The union wants to force the regional authorities to implement public-service wage accords that were due to take effect in Oct. 2005. In a strike vote, almost 95 percent of union members came out in favor of a work stoppage.

"On the one hand Germany has five million unemployed and on the other the employers want to prolong the working week for those newly employed," ver.di chief Frank Bsirske said, arguing that this would increase unemployment further.

Gewerkschaften geben sich kämpferisch
ver.di chief Frank BsirskeImage: AP

In a radio interview over the weekend, Bsirske said the union would not be dictated to by employers and accused them of trying to entrench longer working hours across the whole economy.

Could spread

Last week civil servants in the northern state of Lower Saxony went on strike against the measures and staged protest marches.

Ver.di members subsequently voted by a large majority on extending the strike and Bsirske has warned that it could spread throughout the country.

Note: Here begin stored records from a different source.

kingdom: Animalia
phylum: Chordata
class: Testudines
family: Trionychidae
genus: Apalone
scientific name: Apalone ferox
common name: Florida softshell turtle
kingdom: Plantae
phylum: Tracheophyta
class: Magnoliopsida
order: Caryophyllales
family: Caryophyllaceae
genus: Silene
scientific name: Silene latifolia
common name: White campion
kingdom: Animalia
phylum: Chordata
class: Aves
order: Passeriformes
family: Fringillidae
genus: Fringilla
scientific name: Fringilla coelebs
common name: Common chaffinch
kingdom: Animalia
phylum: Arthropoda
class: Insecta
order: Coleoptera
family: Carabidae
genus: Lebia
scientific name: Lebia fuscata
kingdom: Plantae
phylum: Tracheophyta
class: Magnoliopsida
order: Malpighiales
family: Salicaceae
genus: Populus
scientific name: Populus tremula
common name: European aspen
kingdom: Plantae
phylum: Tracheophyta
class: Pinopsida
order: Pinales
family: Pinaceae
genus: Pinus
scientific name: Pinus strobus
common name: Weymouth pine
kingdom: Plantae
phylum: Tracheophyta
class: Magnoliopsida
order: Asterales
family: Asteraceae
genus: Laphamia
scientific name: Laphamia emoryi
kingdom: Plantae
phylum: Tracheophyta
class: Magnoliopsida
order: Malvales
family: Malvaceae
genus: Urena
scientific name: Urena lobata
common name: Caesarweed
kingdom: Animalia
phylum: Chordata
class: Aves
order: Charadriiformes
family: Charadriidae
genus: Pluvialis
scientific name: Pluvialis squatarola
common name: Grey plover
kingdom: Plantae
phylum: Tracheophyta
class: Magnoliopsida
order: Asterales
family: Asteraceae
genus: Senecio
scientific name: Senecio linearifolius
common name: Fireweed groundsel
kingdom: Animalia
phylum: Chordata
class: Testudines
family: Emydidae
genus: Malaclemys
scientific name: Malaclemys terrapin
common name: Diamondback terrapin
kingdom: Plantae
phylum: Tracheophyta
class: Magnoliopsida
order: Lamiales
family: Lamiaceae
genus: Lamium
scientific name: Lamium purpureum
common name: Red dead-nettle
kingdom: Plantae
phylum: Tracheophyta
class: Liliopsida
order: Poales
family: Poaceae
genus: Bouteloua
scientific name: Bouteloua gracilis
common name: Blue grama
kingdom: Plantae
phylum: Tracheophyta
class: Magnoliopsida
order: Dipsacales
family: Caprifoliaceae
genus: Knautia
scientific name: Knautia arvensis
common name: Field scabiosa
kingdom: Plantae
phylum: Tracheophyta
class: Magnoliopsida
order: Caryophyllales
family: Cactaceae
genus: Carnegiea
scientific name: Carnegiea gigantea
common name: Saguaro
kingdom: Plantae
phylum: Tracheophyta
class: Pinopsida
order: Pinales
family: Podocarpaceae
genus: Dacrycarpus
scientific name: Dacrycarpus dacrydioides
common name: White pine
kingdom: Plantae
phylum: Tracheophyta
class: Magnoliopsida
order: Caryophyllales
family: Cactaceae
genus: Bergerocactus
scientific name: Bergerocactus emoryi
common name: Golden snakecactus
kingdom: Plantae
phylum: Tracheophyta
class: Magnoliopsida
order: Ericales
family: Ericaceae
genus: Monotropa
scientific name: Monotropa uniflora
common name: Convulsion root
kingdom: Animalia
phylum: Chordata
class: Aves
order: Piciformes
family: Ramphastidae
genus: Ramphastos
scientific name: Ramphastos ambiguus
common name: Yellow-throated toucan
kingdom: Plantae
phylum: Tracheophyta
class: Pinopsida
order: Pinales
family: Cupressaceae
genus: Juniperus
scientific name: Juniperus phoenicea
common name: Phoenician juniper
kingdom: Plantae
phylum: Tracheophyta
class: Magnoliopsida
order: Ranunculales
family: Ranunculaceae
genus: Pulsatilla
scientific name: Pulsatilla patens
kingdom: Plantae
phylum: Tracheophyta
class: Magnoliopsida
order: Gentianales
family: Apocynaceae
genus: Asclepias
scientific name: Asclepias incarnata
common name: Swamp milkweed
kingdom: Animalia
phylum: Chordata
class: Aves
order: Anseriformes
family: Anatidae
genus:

Workers in other states -- Bavaria, Lower Saxony, Schleswig-Holstein, Saarland and Saxony -- are set to vote this week whether to stage stoppages as early as next Monday.

Bavarian Premier Edmund Stoiber told the Süddeutsche Zeitung newspaper that Germany's public administration could no longer afford a 38.5-hour week.

"The coffers are empty," he said. "There's no room to maneuver."

The German public-service sector has some 4.7 million workers, of whom 1.7 million are considered fully fledged civil servants.